Request – Below is a block of entries; repeat exactly the lines starting at the line that contains "X1212431Y0110796D01*" and ending at the line that contains "X1119933Y0152791D02*", both included.

Extracted records –
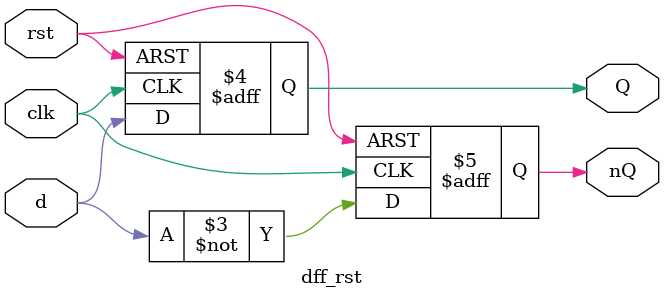
<source format=v>
module dff_rst(d, clk, rst, Q, nQ);
    input d, clk, rst;
    output reg Q, nQ;

    always@(negedge rst, posedge clk) begin
    if (rst == 0) begin
        Q <= 0;
        nQ <= 1;
	end

    else begin
        // DFF dff(.d(d), .clk(clk), .Q(Q), .nQ(nQ));
        Q <= d;
        nQ <= ~d;
	end
end
  
endmodule

</source>
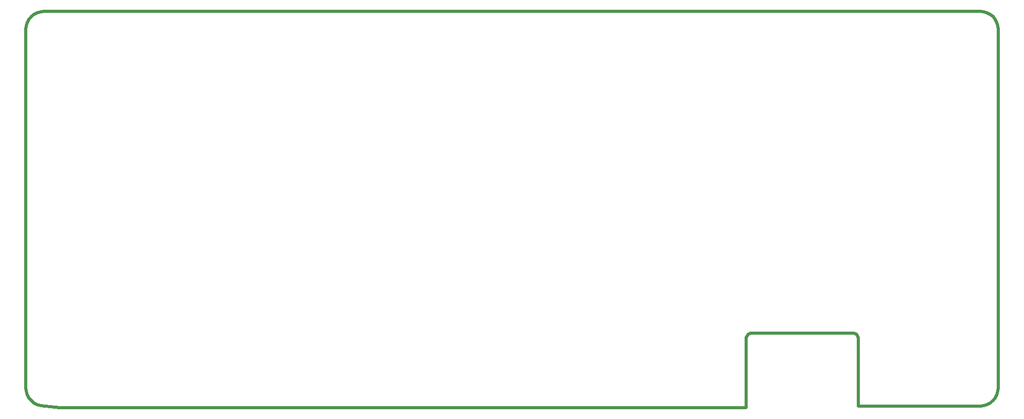
<source format=gko>
G04 Layer_Color=16711935*
%FSAX25Y25*%
%MOIN*%
G70*
G01*
G75*
%ADD49C,0.01969*%
D49*
X0584500Y0349642D02*
X0584727Y0351946D01*
X0585399Y0354162D01*
X0586490Y0356204D01*
X0587959Y0357993D01*
X0589749Y0359462D01*
X0591791Y0360554D01*
X0594007Y0361226D01*
X0596311Y0361453D01*
X1202610D01*
X1204914Y0361226D01*
X1207130Y0360554D01*
X1209172Y0359462D01*
X1210962Y0357993D01*
X1212431Y0356204D01*
X1213522Y0354162D01*
X1214194Y0351946D01*
X1214421Y0349642D01*
Y0117358D02*
Y0349642D01*
X1214194Y0115054D02*
X1214421Y0117358D01*
X1213522Y0112838D02*
X1214194Y0115054D01*
X1212431Y0110796D02*
X1213522Y0112838D01*
X1210962Y0109007D02*
X1212431Y0110796D01*
X1209172Y0107538D02*
X1210962Y0109007D01*
X1207130Y0106446D02*
X1209172Y0107538D01*
X1204914Y0105774D02*
X1207130Y0106446D01*
X1202610Y0105547D02*
X1204914Y0105774D01*
X1123870Y0105547D02*
X1202610D01*
X1123870D02*
Y0148854D01*
X1123771Y0149730D02*
X1123870Y0148854D01*
X1123480Y0150563D02*
X1123771Y0149730D01*
X1123011Y0151309D02*
X1123480Y0150563D01*
X1122388Y0151932D02*
X1123011Y0151309D01*
X1121641Y0152401D02*
X1122388Y0151932D01*
X1120809Y0152693D02*
X1121641Y0152401D01*
X1119933Y0152791D02*
X1120809Y0152693D01*
X1054972Y0152791D02*
X1119933D01*
X1054096Y0152693D02*
X1054972Y0152791D01*
X1053264Y0152401D02*
X1054096Y0152693D01*
X1052518Y0151932D02*
X1053264Y0152401D01*
X1051894Y0151309D02*
X1052518Y0151932D01*
X1051425Y0150563D02*
X1051894Y0151309D01*
X1051134Y0149730D02*
X1051425Y0150563D01*
X1051035Y0148854D02*
X1051134Y0149730D01*
X1051035Y0104545D02*
Y0148854D01*
X0606483Y0104545D02*
X1051035D01*
X0594007Y0105774D02*
X0606483Y0104545D01*
X0591791Y0106446D02*
X0594007Y0105774D01*
X0589749Y0107538D02*
X0591791Y0106446D01*
X0587959Y0109007D02*
X0589749Y0107538D01*
X0586490Y0110796D02*
X0587959Y0109007D01*
X0585399Y0112838D02*
X0586490Y0110796D01*
X0584727Y0115054D02*
X0585399Y0112838D01*
X0584500Y0117358D02*
X0584727Y0115054D01*
X0584500Y0117358D02*
Y0349642D01*
M02*

</source>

Solution below –
X1212431Y0110796D01*
X1209172Y0107538D02*
X1210962Y0109007D01*
X1207130Y0106446D02*
X1209172Y0107538D01*
X1204914Y0105774D02*
X1207130Y0106446D01*
X1202610Y0105547D02*
X1204914Y0105774D01*
X1123870Y0105547D02*
X1202610D01*
X1123870D02*
Y0148854D01*
X1123771Y0149730D02*
X1123870Y0148854D01*
X1123480Y0150563D02*
X1123771Y0149730D01*
X1123011Y0151309D02*
X1123480Y0150563D01*
X1122388Y0151932D02*
X1123011Y0151309D01*
X1121641Y0152401D02*
X1122388Y0151932D01*
X1120809Y0152693D02*
X1121641Y0152401D01*
X1119933Y0152791D02*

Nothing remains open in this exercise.